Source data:
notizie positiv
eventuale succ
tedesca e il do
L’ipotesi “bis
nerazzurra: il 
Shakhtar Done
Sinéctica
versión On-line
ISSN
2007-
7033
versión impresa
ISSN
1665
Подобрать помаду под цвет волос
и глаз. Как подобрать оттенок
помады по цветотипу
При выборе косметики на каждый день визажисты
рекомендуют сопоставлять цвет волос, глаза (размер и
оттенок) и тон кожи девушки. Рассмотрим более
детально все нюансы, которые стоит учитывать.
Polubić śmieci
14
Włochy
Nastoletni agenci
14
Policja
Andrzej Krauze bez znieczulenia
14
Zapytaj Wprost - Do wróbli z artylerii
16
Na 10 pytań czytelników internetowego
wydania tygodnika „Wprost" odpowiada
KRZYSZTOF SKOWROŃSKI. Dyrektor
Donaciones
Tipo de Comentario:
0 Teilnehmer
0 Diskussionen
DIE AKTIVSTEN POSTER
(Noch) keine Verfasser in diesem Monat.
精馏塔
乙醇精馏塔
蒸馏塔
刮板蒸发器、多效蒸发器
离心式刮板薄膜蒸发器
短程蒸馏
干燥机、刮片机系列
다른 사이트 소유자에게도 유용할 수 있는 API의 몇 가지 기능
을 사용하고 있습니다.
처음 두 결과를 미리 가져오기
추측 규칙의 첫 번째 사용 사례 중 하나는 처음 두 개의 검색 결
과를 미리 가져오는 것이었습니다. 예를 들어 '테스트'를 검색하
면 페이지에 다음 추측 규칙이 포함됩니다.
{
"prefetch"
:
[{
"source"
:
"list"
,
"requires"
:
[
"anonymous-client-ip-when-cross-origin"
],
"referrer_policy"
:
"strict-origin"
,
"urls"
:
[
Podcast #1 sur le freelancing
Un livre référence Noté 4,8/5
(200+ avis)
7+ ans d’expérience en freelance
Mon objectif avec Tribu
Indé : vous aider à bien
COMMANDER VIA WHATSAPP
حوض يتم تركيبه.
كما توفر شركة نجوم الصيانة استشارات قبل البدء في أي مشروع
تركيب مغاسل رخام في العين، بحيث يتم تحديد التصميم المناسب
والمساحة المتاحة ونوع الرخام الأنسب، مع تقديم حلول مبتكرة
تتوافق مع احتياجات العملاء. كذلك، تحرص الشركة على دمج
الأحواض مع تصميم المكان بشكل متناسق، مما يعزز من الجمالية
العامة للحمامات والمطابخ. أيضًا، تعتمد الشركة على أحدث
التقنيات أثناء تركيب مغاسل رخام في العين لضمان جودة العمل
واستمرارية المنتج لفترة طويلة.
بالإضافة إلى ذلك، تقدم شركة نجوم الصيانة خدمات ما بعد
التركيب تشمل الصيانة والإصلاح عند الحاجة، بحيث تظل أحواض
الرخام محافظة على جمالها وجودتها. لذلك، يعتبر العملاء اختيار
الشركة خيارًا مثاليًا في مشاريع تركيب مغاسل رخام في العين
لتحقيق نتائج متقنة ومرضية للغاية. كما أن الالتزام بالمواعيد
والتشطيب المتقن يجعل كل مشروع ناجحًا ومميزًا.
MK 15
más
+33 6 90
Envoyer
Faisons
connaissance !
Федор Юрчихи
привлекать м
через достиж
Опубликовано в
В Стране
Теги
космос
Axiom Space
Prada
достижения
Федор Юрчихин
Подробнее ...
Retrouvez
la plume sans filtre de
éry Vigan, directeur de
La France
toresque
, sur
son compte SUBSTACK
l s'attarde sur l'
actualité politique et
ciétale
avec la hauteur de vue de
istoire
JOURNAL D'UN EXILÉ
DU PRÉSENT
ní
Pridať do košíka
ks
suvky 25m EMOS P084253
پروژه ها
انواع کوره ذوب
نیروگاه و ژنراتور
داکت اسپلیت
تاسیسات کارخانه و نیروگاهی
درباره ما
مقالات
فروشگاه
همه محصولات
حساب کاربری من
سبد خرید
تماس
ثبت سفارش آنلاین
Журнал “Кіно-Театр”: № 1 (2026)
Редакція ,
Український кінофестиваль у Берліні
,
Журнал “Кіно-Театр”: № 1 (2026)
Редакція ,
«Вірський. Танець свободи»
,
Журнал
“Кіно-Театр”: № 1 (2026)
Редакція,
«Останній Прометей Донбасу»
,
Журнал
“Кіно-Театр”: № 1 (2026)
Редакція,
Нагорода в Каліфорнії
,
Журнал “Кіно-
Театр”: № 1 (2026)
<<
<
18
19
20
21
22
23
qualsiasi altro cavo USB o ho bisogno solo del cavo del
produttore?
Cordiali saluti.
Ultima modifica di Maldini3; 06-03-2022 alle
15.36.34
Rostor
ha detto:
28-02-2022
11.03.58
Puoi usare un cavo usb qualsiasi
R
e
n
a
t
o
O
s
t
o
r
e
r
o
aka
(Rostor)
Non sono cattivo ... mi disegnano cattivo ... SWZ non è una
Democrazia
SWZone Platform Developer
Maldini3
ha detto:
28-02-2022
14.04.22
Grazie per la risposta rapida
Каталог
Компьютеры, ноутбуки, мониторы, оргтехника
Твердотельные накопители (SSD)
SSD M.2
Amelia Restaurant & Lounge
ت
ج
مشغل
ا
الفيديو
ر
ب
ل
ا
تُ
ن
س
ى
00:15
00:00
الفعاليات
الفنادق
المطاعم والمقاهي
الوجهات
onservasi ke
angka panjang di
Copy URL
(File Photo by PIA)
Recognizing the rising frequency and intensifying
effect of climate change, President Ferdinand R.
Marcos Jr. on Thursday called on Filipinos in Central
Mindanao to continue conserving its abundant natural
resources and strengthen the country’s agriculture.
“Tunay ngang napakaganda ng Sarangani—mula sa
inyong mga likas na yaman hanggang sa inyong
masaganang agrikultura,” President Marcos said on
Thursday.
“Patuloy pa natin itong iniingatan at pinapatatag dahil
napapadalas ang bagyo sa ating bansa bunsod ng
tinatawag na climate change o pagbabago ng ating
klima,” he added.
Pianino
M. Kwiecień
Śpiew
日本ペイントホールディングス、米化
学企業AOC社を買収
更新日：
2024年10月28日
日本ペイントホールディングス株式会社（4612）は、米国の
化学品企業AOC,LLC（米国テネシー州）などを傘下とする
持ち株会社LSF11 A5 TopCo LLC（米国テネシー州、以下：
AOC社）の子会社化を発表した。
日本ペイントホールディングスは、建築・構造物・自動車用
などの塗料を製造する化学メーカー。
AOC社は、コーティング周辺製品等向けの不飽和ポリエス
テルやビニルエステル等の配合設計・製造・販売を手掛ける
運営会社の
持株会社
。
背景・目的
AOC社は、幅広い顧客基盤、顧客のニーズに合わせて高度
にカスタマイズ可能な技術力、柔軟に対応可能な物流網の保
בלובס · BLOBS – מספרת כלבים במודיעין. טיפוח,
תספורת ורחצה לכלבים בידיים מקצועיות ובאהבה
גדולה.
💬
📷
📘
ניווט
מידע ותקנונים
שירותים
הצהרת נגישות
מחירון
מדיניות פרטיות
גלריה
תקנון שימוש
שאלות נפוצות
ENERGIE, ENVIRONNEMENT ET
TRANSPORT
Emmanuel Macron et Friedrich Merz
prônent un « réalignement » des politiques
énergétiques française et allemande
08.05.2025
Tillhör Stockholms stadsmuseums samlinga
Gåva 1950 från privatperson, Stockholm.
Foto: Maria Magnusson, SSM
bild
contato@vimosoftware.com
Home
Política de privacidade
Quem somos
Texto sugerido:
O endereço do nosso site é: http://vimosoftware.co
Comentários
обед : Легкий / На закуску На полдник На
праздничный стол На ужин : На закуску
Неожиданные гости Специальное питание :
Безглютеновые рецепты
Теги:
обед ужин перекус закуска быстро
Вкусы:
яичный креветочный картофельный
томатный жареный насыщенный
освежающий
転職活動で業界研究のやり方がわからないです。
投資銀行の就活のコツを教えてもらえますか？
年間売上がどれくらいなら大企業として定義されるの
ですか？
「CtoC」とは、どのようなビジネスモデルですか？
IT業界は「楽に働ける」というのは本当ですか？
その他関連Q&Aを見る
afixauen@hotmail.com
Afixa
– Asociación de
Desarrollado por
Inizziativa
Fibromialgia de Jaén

→ **INSTRUCTIONS FOR THE TASK**: Can you write out the data from its first line through the line containing "بالإضافة إلى ذلك،", both ends included, keeping every line unchanged?

→ **SOLUTION FOR THIS PROBLEM**:
notizie positiv
eventuale succ
tedesca e il do
L’ipotesi “bis
nerazzurra: il 
Shakhtar Done
Sinéctica
versión On-line
ISSN
2007-
7033
versión impresa
ISSN
1665
Подобрать помаду под цвет волос
и глаз. Как подобрать оттенок
помады по цветотипу
При выборе косметики на каждый день визажисты
рекомендуют сопоставлять цвет волос, глаза (размер и
оттенок) и тон кожи девушки. Рассмотрим более
детально все нюансы, которые стоит учитывать.
Polubić śmieci
14
Włochy
Nastoletni agenci
14
Policja
Andrzej Krauze bez znieczulenia
14
Zapytaj Wprost - Do wróbli z artylerii
16
Na 10 pytań czytelników internetowego
wydania tygodnika „Wprost" odpowiada
KRZYSZTOF SKOWROŃSKI. Dyrektor
Donaciones
Tipo de Comentario:
0 Teilnehmer
0 Diskussionen
DIE AKTIVSTEN POSTER
(Noch) keine Verfasser in diesem Monat.
精馏塔
乙醇精馏塔
蒸馏塔
刮板蒸发器、多效蒸发器
离心式刮板薄膜蒸发器
短程蒸馏
干燥机、刮片机系列
다른 사이트 소유자에게도 유용할 수 있는 API의 몇 가지 기능
을 사용하고 있습니다.
처음 두 결과를 미리 가져오기
추측 규칙의 첫 번째 사용 사례 중 하나는 처음 두 개의 검색 결
과를 미리 가져오는 것이었습니다. 예를 들어 '테스트'를 검색하
면 페이지에 다음 추측 규칙이 포함됩니다.
{
"prefetch"
:
[{
"source"
:
"list"
,
"requires"
:
[
"anonymous-client-ip-when-cross-origin"
],
"referrer_policy"
:
"strict-origin"
,
"urls"
:
[
Podcast #1 sur le freelancing
Un livre référence Noté 4,8/5
(200+ avis)
7+ ans d’expérience en freelance
Mon objectif avec Tribu
Indé : vous aider à bien
COMMANDER VIA WHATSAPP
حوض يتم تركيبه.
كما توفر شركة نجوم الصيانة استشارات قبل البدء في أي مشروع
تركيب مغاسل رخام في العين، بحيث يتم تحديد التصميم المناسب
والمساحة المتاحة ونوع الرخام الأنسب، مع تقديم حلول مبتكرة
تتوافق مع احتياجات العملاء. كذلك، تحرص الشركة على دمج
الأحواض مع تصميم المكان بشكل متناسق، مما يعزز من الجمالية
العامة للحمامات والمطابخ. أيضًا، تعتمد الشركة على أحدث
التقنيات أثناء تركيب مغاسل رخام في العين لضمان جودة العمل
واستمرارية المنتج لفترة طويلة.
بالإضافة إلى ذلك، تقدم شركة نجوم الصيانة خدمات ما بعد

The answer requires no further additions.